Temperature gating responds to changes in external potassium concentration. Normalized temperature responses of (A) K_2P2.1 (TREK-1), K_2P2.1 (TREK-1) W275S, and K_2P2.1 (TREK-1) F276L and (B) K_2P10.1 (TREK-2) from two-electrode voltage-clamp recordings in 2 and 90 mM [K⁺]_O (2 K and 90 K, respectively) elicited by a ramp from −150 to +50 mV from a holding potential of −80 mV (2 K) or 0 mV (90 K) at indicated temperatures at pH 7.4. The K_2P2.1 and K_2P10.1 responses to heat in 2 mM [K⁺]_O are the same as in Figures 2D and 6F, respectively. Data (mean±s.e., n=8–15) were taken at 0 mV (2 K) or +40 mV (90 K) and fitted with the equation I=I_min+(I_max–I_min)/(1+e_1/2^(T−T)/S).
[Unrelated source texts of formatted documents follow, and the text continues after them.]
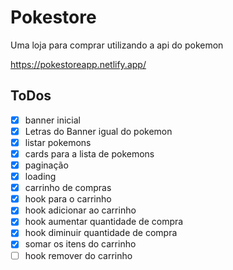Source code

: # Pokestore

Uma loja para comprar utilizando a api do pokemon

https://pokestoreapp.netlify.app/

## ToDos
- [x] banner inicial
- [x] Letras do Banner igual do pokemon
- [x] listar pokemons
- [x] cards para a lista de pokemons
- [x] paginação
- [x] loading
- [x] carrinho de compras
- [x] hook para o carrinho
- [x] hook adicionar ao carrinho
- [x] hook aumentar quantidade de compra
- [x] hook diminuir quantidade de compra
- [x] somar os itens do carrinho
- [ ] hook remover do carrinho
N⩾2 for all experiments.

Figure 8

Cartoon model of K_2P2.1 (TREK-1) C-type-like gating by extracellular acidosis, heat, and pressure. Cartoon model of how extracellular protons ([H⁺]_O), heat, and pressure affect the transition of K_2P2.1 (TREK-1) between a low-activity (inhibited) state and a high-activity (activated) state that involves a C-type-like gate. As suggested earlier (Sandoz et al, 2009), external acidification causes structural rearrangements in the pore triggered by electrostatic interactions between the protonated extracellular pH-sensing His126, and the negatively charged region in the P2-loop, which includes Asp263 and Glu265. We propose that Ile148, Leu267, and Trp275 (indicated with stars) are crucial elements of the C-type-like gate. As suggested elsewhere (Honore, 2007), temperature and mechanical stress have their sensing elements located in the intracellular C-terminal domain. We further propose that activated C-terminal domain (indicated with the orange halo) induces movements of the M4 transmembrane segment and affects channel activity through the C-type gate. The blue arrow indicates the putative pathway. For clarity, only one of the two cytoplasmic C-termini is depicted.